# Remote Controlled toy



## Happyquest (Apr 21, 2009)

I been looking for a remote controlled toy for the wife and I to use when we are out on a date. Something she would wear in her panties against her and I would have the remote control to turn it off and on when ever I desired. Some of the ones I have looked at seem to have great reviews by some and really lousy reviews by others. So I am not sure if they work really well or not?

The good ones are rather expensive and I don't want to come home with an expensive toy that doesn't work and perform as I want it too. 

Does anyone have any experience with this kind of toy? What do you think about it?
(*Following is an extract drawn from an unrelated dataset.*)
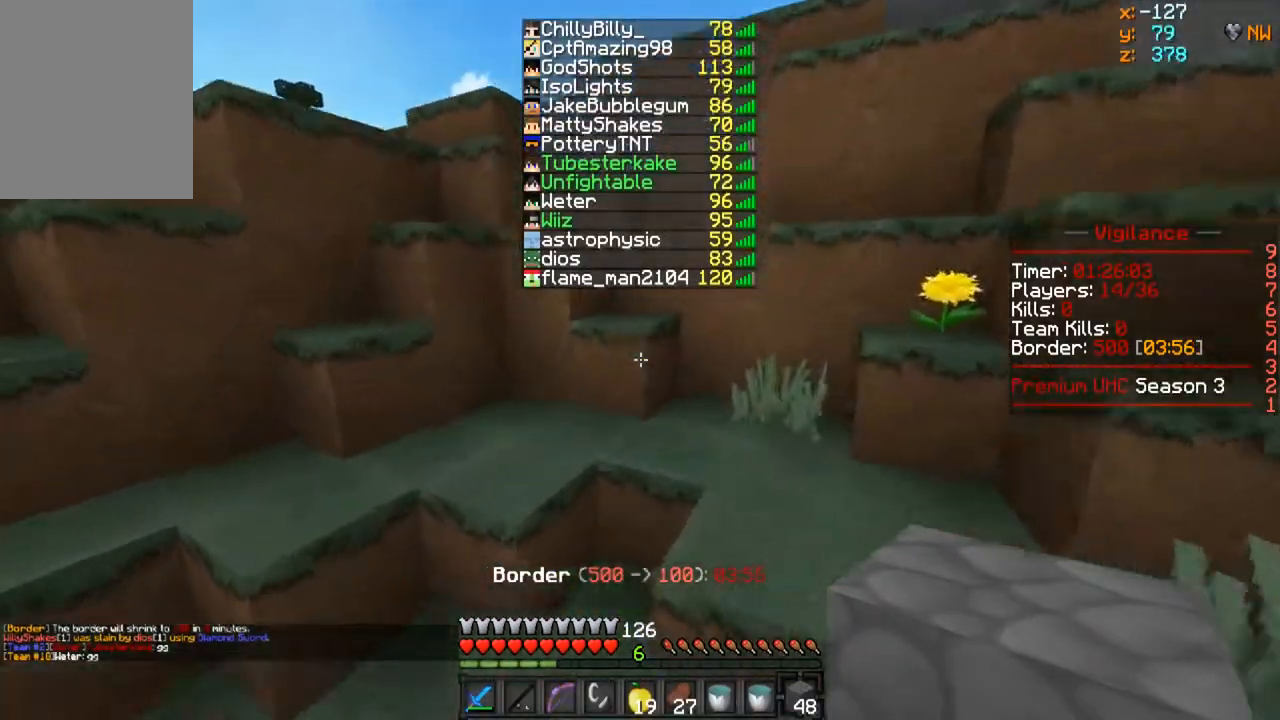
{"keys": ["w"], "mouse": [], "events": []}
Can you give me any recommendations or advice?


----------



## aribabe (Aug 9, 2012)

Those toys, all of them imo, suck.
I have a remote controlled vibrator somewhere and nothing about it feels stimulating.
It's like walking around with a tampon, a tampon that my start vibrating at any given moment.
Its not sexy or arousing.
_Posted via Mobile Device_


----------



## Stonewall (Jul 5, 2011)

This one worked well for me and my wife. Took it on our last cruise. It was a worth while cruise!
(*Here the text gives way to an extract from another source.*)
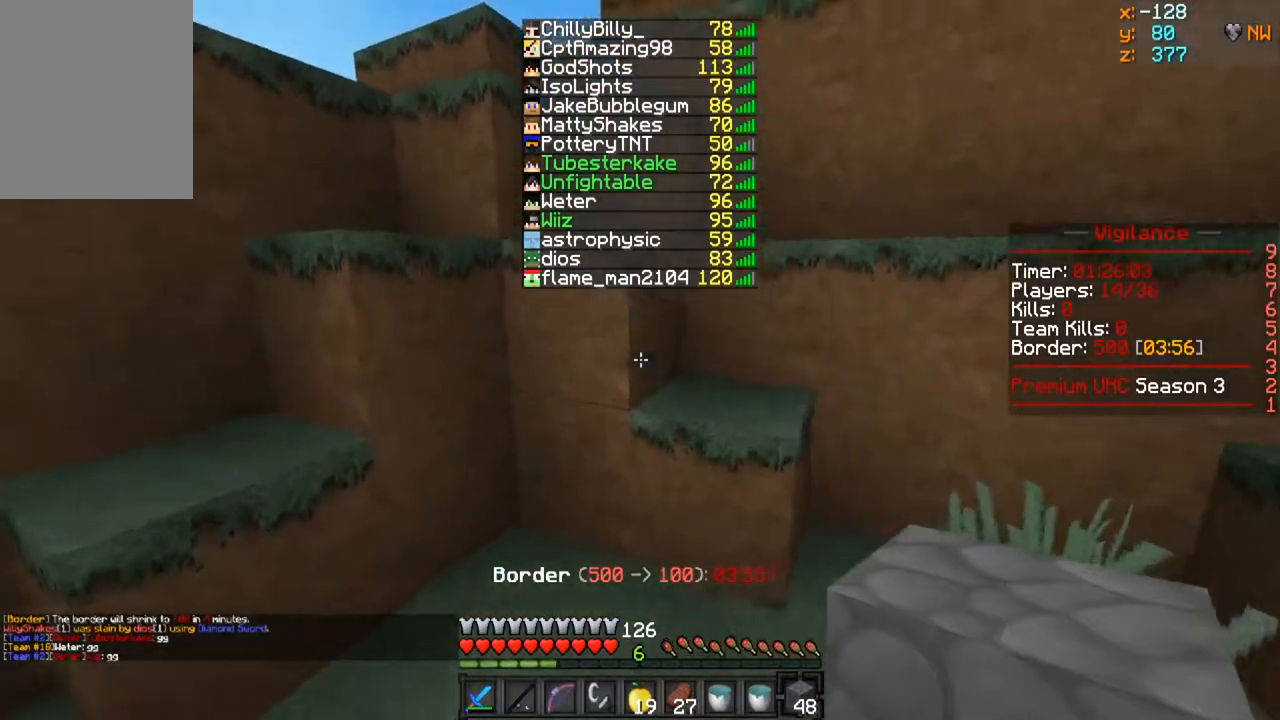
{"keys": ["d", "w"], "mouse": [], "events": [[100, "d", "down"]]}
Vibrating Panties - Sexy Lingerie at Wicked Temptations


----------



## Happyquest (Apr 21, 2009)

Stonewall said:


> This one worked well for me and my wife. Took it on our last cruise. It was a worth while cruise!
> 
> Vibrating Panties - Sexy Lingerie at Wicked Temptations


Was it fairly quiet???


----------



## SunnyT (Jun 22, 2011)

I'd ask.... what's the range?

*Edited to add: I think I'd want one for him too! Fair's fair!


----------



## Happyquest (Apr 21, 2009)

SunnyT said:


> I'd ask.... what's the range?
> 
> *Edited to add: I think I'd want one for him too! Fair's fair!
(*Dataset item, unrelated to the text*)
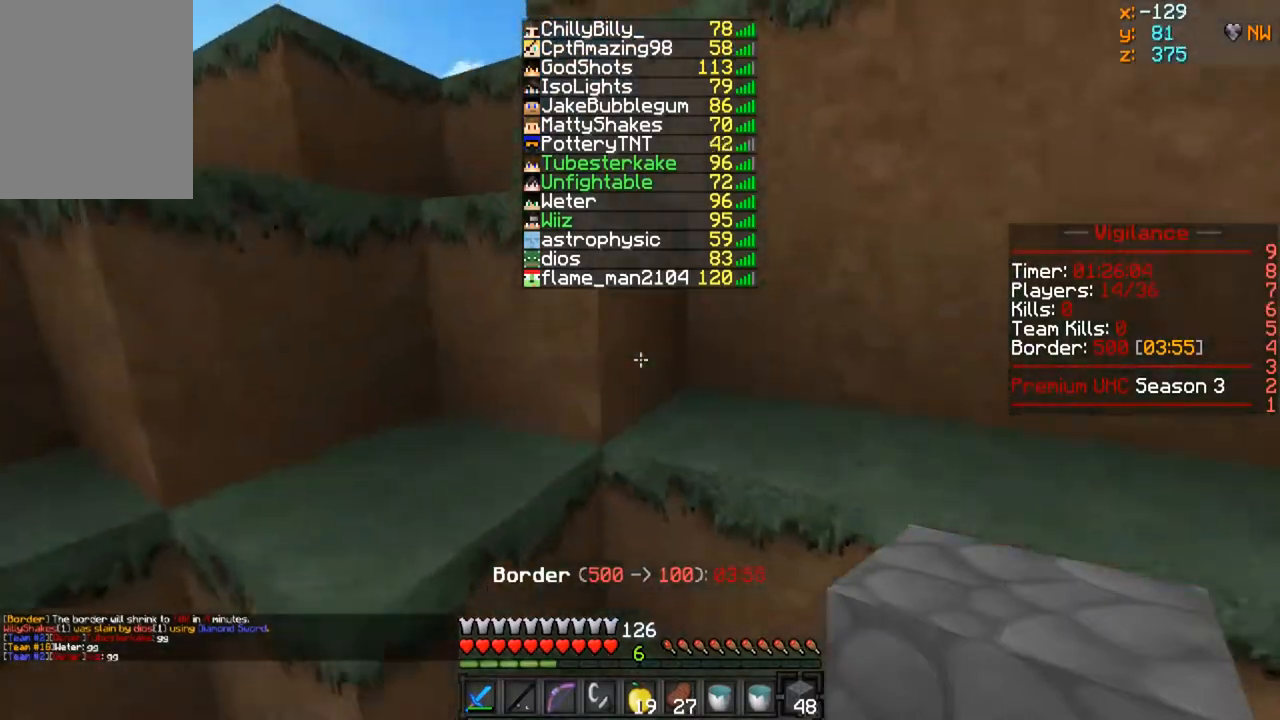
{"keys": ["w"], "mouse": [], "events": [[100, "d", "up"]]}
I dont think vibration does that much for a man. Now if you could make a remote that gives you a BJ. Sign me up!:rofl:


----------



## Andy456 (Mar 8, 2013)

Children have always been fascinated with Remote Controlled (RC) Toys. Have you ever known a child who wasn’t fascinated with a remote control toy? I certainly haven’t. Every kid I know is fascinated with remote control toys. Moreover, it’s not limited to just children. Even adults love remote control. 

Regards.
Andy.


----------



## JWilliams (Jul 2, 2012)

*Re: Re: Remote Controlled toy*



Happyquest said:


> I dont think vibration does that much for a man. Now if you could make a remote that gives you a BJ. Sign me up!:rofl:


Sign me up for 2...And one that does laundry

Only if I was more flexible.. Lol


----------



## Maneo (Dec 4, 2012)

Have tried those and found there is a direct relationship between cost and effectiveness. I am assuming your wife likes this as well. Should be something both of you enjoy. 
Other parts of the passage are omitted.